/---

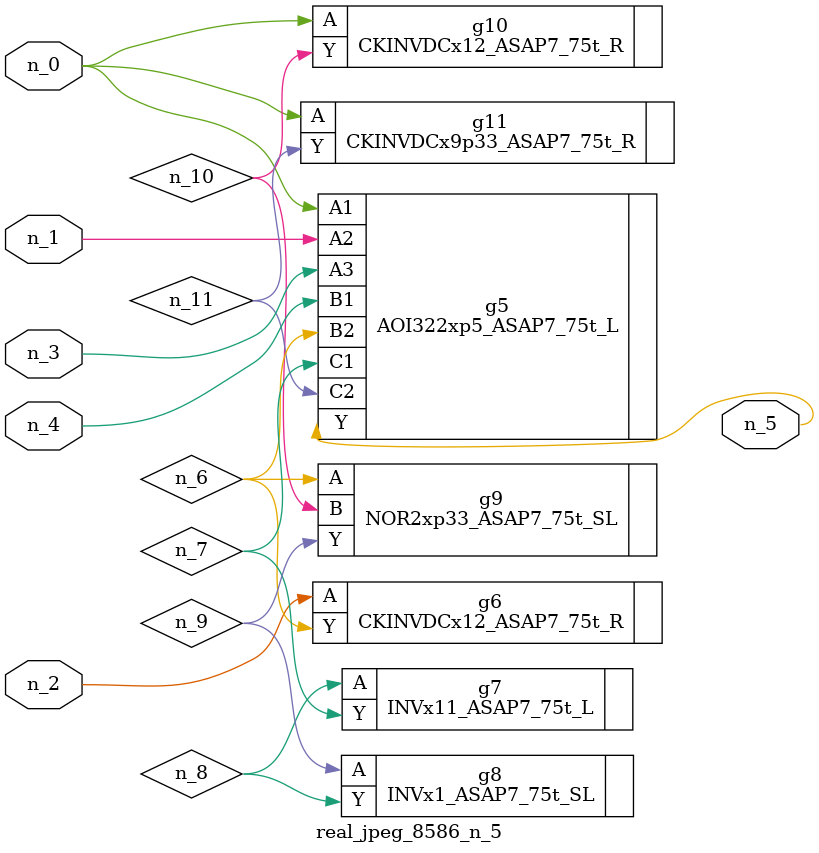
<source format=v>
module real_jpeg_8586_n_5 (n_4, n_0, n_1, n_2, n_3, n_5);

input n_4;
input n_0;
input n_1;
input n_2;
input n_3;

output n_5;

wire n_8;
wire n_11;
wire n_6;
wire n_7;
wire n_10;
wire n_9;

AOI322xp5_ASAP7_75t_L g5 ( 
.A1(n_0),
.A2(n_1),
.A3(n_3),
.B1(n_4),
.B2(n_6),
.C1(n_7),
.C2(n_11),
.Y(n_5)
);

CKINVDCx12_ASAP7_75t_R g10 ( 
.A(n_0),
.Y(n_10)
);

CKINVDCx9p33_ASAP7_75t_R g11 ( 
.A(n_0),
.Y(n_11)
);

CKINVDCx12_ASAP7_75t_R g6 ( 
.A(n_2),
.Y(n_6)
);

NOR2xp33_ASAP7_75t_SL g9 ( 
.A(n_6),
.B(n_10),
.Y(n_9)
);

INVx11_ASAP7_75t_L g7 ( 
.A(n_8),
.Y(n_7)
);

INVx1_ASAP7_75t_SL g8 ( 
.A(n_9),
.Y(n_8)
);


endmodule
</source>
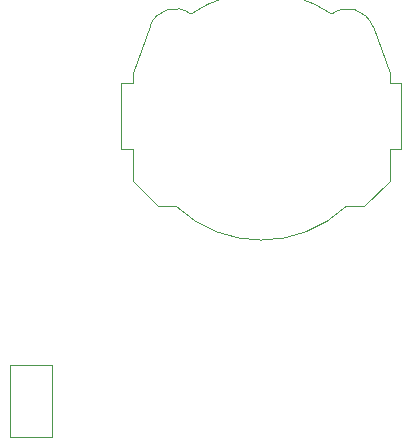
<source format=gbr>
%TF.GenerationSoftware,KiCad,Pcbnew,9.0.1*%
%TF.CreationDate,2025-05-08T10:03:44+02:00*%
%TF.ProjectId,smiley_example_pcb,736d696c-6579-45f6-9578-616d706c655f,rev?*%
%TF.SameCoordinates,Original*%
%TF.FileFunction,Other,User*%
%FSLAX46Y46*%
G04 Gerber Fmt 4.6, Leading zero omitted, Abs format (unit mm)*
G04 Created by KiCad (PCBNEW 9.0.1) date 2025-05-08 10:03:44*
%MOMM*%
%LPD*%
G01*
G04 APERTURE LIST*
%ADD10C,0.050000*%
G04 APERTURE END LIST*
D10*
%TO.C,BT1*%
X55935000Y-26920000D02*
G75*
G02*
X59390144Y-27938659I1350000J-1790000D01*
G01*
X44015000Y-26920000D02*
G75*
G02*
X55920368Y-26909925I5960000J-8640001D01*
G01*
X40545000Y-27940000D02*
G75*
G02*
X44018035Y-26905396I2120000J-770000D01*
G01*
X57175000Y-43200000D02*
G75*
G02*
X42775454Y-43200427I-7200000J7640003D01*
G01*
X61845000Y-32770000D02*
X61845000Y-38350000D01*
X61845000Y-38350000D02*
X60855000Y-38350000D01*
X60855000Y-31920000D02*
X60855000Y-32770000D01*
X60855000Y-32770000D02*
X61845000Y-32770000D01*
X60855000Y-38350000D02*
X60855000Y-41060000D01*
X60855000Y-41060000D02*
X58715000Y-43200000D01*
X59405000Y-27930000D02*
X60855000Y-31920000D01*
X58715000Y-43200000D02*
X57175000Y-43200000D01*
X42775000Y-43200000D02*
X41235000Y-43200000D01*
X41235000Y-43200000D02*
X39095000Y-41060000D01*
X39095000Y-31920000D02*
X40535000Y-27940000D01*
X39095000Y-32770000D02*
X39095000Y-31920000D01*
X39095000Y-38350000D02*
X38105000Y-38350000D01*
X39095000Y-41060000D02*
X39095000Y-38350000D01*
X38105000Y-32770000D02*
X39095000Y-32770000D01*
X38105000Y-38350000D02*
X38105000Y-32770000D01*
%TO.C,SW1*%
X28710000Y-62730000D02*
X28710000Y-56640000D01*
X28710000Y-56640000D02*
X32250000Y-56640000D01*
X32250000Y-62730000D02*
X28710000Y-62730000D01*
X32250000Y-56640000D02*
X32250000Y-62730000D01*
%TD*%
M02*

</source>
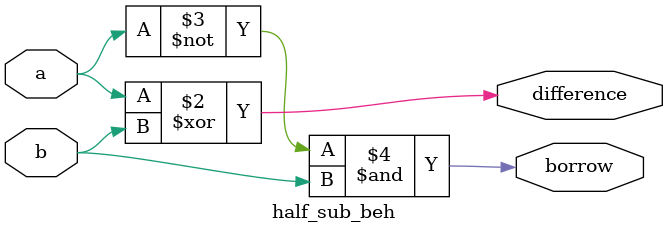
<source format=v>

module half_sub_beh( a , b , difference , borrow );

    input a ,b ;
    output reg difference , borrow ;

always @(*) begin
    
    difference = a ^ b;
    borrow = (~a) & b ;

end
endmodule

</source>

\---
/---

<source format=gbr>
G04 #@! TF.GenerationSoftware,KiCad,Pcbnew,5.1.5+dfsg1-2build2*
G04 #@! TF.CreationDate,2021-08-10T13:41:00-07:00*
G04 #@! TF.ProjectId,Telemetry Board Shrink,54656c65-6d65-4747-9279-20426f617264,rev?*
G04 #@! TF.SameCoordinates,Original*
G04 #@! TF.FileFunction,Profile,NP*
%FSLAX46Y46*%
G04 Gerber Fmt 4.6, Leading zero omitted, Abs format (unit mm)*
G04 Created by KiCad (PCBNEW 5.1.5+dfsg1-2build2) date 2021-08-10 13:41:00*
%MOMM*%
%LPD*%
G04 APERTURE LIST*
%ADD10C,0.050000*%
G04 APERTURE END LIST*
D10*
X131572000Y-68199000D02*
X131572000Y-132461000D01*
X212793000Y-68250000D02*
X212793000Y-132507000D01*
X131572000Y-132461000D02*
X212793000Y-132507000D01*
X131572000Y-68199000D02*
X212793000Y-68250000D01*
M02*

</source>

\---

**PROMPT:**
Find the number of lines in the material above that contain the word "output"; write that number and nothing else.

**ANSWER TO THIS TASK:**
2